Potentially relevant to modules: Sustainability (Global environmental issues will focus on problems, solutions and conflicts, such as population)

 



 

Why is ageing important?

What is ageing?

hands_300In the UK most people die because they are old and have succumbed to ageing related diseases and their complications. As people age, they become more susceptible to a number of illnesses that are more common in older people, including certain cancers and heart disease. Ageing occurs because damage to molecules, cells and tissues throughout life leads to loss of function and increased risk of death.
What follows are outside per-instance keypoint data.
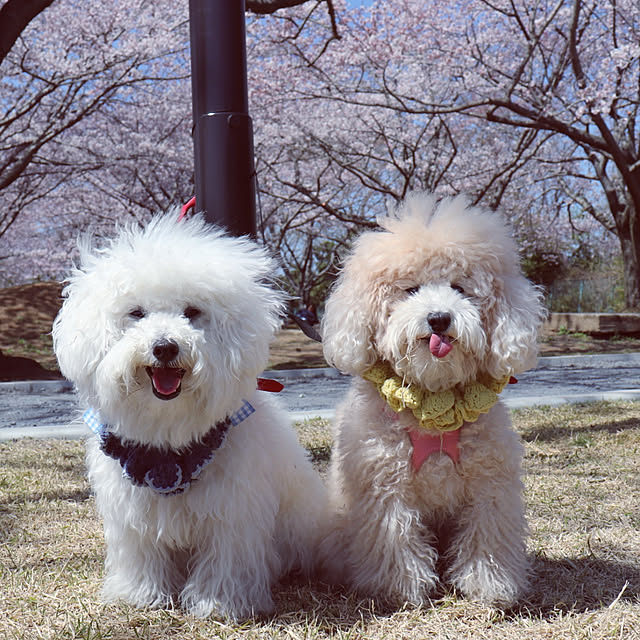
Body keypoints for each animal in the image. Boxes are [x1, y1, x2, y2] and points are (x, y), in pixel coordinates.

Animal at [51, 214, 324, 620]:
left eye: (192, 312)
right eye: (136, 313)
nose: (164, 347)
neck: (170, 429)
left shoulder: (231, 511)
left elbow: (225, 560)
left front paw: (219, 604)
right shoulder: (134, 511)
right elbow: (143, 554)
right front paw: (142, 595)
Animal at [322, 192, 544, 608]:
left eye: (460, 287)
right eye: (410, 290)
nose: (439, 318)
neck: (434, 400)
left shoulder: (489, 484)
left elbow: (488, 536)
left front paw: (489, 586)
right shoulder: (386, 486)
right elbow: (396, 536)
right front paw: (400, 589)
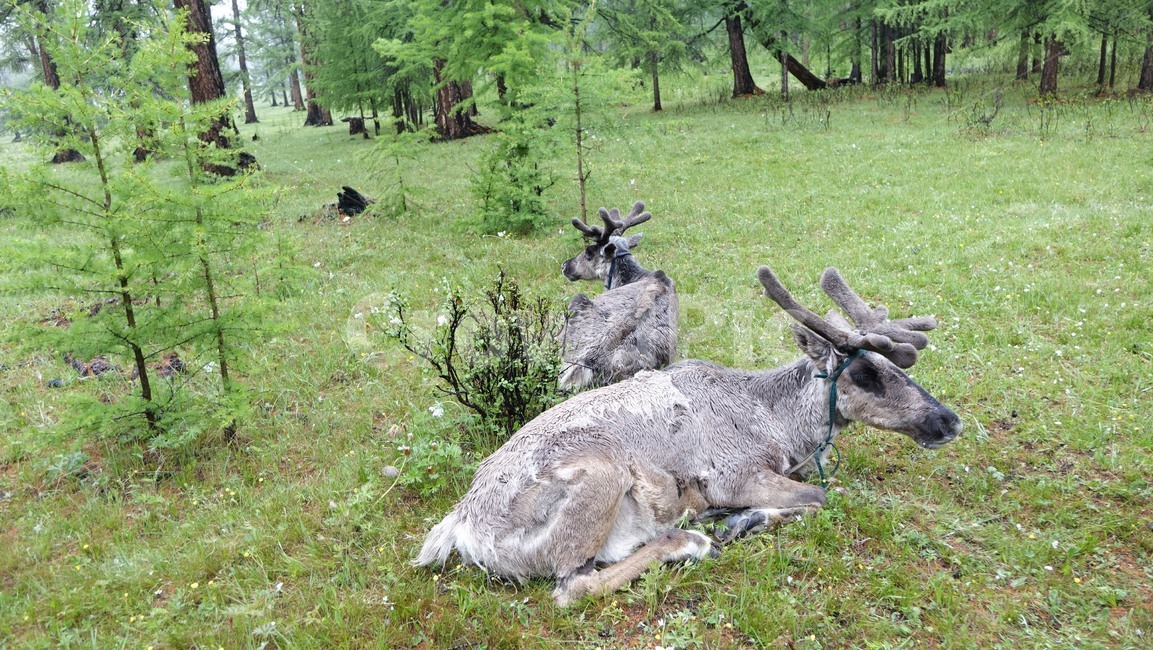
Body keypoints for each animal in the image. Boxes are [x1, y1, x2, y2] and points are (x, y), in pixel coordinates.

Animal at [416, 265, 963, 606]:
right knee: (572, 586)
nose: (949, 421)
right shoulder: (734, 474)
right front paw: (743, 519)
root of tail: (461, 526)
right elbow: (821, 496)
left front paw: (744, 519)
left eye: (900, 365)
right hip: (600, 475)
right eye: (866, 374)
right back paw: (689, 541)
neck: (781, 429)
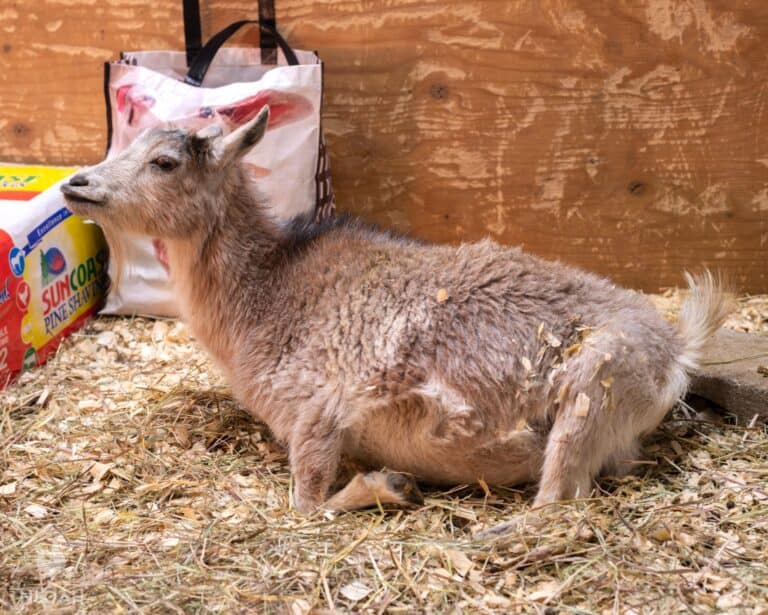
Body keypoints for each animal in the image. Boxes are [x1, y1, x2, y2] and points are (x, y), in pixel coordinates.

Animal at [62, 107, 731, 532]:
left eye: (164, 161)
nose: (76, 184)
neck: (271, 294)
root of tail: (677, 350)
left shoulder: (318, 411)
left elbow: (305, 506)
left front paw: (391, 486)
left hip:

All organisms age and it is considered to be a normal biological process. Research in simple organisms (such as yeast) has found genes that play an important role in extending (or shortening) the lifespan of that individual. Importantly very similar genes have been found in other organisms (eg nematode worms, fruit flies and mice) which suggest shared ageing mechanisms across diverse species. Hopefully this means that research carried out in simpler organisms can increase understanding of the human ageing process and lead to interventions that can improve health and quality of life in older people.

An excellent introduction to the topic of ageing is given by Professor Dame Linda Partridge as part of the following webcast "Three score years and then? The new biology of ageing". (She speaks from approximately 6 minutes into the webcast).  Professor Partridge has also written a summary of the ageing process, which contains some short video and audio clips that highlight some of the issues surrounding ageing and ageing research.

Why is it important?

As our life-expectancy from birth increases, then our population as a whole gets older. The proportion of people who are over retirement age is increasing and therefore the median age of the population is also increasing. (The median age is the age at which half the population is older and half the population is younger.) This can have many consequences including:

  • Pressure on the health service as older people are more likely to be susceptible to age-related illnesses.
  • Pressure on families to care for older relatives.
  • A smaller proportion of the population working and therefore paying taxes to support the health services and paying for state pensions.
  • A greater proportion of people losing their independence and quality of life due to ill health or low income (or both).

However there will also be an increasing political influence as older people are more likely to vote than younger people.

It is important that as a society we prepare for an ageing population. It is also important that when considering treatments that extend people's life we consider the quality of life that people have.

As research continues, scientists find out more about the genes and metabolic pathways involved in ageing. In the future we may be able to treat ageing itself rather than the undesirable diseases that are associated with it.